Hong opera de modo aparentemente simples, é um virtuoso que evita chamar atenção para si; o plano-sequência é sua identidade, não um movimento autocongratulatório e gratuito. Não por acaso, gestos mínimos tornam-se fundamentais e vem daí a importância da presença física e da expressão corporal de seus atores. É o que torna Kim Min-hee uma atriz perfeita para seus filmes, capaz de tornar pequenos momentos de espontaneidade (um sutil cerrar de olhos, balançar a cabeça levemente para trás ao sorrir constrangida, os gestos embriagados em Certo Agora, Errado Antes, 2015) pequenos milagres a serem captados pela câmera, eternizados em sua pura graciosidade. O cinema de Hong Sang-soo é uma máquina de assimilar gestos e nuances, à espera não apenas da consumação de sua vigorosa encenação, mas também da espontaneidade de seus intérpretes.

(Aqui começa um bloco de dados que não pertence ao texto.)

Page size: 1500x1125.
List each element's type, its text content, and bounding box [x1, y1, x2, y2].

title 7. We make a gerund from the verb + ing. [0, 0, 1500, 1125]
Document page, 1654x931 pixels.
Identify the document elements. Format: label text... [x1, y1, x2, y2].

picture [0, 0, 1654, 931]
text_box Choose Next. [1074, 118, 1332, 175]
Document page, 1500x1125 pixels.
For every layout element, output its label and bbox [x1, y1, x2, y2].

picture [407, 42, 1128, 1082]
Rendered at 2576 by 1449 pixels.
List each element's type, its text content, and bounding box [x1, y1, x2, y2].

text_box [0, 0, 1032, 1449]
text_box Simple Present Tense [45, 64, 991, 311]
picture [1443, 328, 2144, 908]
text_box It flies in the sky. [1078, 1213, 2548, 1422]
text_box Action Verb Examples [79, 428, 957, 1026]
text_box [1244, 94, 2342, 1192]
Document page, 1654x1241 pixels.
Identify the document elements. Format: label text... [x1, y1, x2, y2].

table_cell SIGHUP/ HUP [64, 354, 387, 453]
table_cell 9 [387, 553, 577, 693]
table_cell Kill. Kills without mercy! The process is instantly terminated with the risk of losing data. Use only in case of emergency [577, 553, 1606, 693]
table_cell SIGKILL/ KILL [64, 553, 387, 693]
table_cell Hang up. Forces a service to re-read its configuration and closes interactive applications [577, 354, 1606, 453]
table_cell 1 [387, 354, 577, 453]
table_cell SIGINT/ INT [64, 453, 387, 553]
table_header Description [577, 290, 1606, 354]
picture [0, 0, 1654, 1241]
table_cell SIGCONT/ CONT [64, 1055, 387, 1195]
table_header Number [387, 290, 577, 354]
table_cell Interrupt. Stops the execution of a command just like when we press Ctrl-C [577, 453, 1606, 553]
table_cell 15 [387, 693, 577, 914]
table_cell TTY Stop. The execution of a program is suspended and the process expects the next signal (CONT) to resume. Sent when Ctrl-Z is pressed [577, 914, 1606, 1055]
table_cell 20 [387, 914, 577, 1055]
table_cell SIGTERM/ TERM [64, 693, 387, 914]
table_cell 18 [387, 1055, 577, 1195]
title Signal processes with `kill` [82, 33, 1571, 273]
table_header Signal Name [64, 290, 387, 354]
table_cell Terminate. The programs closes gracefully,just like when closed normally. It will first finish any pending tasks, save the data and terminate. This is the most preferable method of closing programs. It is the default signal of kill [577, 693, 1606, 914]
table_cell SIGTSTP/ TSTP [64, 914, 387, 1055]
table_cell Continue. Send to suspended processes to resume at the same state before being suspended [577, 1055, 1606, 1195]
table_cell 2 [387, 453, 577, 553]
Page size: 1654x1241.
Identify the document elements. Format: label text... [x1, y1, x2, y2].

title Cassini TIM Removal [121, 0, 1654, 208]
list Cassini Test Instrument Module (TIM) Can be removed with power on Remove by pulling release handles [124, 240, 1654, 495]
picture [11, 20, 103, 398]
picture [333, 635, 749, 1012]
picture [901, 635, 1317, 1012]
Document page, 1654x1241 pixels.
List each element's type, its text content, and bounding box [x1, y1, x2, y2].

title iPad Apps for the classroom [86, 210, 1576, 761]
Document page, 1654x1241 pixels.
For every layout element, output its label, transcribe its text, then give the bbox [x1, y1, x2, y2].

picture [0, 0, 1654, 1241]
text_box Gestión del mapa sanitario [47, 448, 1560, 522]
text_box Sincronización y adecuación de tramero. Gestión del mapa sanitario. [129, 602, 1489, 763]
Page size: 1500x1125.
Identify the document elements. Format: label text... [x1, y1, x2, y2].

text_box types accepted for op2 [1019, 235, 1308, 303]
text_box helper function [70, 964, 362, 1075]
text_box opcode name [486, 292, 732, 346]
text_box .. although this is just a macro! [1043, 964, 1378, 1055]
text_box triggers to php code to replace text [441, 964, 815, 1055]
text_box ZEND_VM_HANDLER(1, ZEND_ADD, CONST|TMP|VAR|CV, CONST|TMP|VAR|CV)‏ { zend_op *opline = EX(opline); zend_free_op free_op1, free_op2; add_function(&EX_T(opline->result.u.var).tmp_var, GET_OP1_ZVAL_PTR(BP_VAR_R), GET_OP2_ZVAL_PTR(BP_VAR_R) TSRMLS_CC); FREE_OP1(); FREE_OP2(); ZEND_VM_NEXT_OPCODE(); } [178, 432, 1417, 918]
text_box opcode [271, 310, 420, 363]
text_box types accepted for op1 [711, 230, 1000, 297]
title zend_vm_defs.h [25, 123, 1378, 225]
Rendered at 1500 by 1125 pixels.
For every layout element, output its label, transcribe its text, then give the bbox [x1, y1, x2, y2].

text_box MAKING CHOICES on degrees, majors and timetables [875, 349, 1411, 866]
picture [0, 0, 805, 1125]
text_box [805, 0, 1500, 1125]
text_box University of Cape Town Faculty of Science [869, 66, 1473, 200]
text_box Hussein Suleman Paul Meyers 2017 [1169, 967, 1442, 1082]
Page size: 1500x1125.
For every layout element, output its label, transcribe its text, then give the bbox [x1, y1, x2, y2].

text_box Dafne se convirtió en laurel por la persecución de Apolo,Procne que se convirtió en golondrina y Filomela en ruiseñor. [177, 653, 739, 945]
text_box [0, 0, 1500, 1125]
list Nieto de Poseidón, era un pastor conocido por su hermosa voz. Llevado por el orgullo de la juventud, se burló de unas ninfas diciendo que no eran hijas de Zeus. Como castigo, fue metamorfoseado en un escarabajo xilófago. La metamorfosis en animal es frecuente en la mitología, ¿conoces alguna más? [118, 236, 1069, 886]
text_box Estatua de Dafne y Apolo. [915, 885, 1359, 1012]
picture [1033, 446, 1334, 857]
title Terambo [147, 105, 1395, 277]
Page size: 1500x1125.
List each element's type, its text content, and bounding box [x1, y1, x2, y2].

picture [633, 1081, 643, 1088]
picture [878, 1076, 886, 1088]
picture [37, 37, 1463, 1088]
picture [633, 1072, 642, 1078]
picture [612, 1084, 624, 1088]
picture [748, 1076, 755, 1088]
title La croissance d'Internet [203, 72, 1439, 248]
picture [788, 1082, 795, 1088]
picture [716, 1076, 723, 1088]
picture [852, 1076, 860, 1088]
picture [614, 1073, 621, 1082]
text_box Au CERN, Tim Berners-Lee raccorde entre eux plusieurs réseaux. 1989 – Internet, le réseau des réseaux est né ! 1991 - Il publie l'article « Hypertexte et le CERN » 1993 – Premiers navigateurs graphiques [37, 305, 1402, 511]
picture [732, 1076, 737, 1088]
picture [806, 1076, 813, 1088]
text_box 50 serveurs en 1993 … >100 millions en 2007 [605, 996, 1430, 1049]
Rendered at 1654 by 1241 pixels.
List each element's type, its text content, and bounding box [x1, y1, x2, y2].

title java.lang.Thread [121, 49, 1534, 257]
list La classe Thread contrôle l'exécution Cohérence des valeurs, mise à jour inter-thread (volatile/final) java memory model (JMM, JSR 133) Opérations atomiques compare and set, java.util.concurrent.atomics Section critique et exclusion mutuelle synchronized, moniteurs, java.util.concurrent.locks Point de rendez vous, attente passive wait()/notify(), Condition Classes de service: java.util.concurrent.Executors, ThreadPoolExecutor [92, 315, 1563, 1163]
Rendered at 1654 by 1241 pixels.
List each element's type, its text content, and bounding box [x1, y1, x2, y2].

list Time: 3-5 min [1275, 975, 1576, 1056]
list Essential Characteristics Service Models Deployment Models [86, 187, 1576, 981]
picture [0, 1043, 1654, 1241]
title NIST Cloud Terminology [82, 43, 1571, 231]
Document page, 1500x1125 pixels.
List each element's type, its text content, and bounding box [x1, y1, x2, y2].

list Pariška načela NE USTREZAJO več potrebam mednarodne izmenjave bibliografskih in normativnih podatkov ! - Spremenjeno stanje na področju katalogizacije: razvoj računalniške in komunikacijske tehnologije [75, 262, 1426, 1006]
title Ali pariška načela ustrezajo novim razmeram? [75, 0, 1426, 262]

Discussões sobre a morte do cinema inevitavelmente desembocam na reflexão sobre o papel do autor. Seja na iconoclastia de cineastas que encontram sua forma de trabalhar na desconstrução formal e narrativa, seja na revisita a elementos clássicos em um projeto estético calcado na reverência a um cinema de outrora ou mesmo em obras que se apoiem na relação digital x película; não parece existir uma categoria que abarque completamente um cineasta de estilo e procedimentos tão particulares como os de Hong Sang-soo.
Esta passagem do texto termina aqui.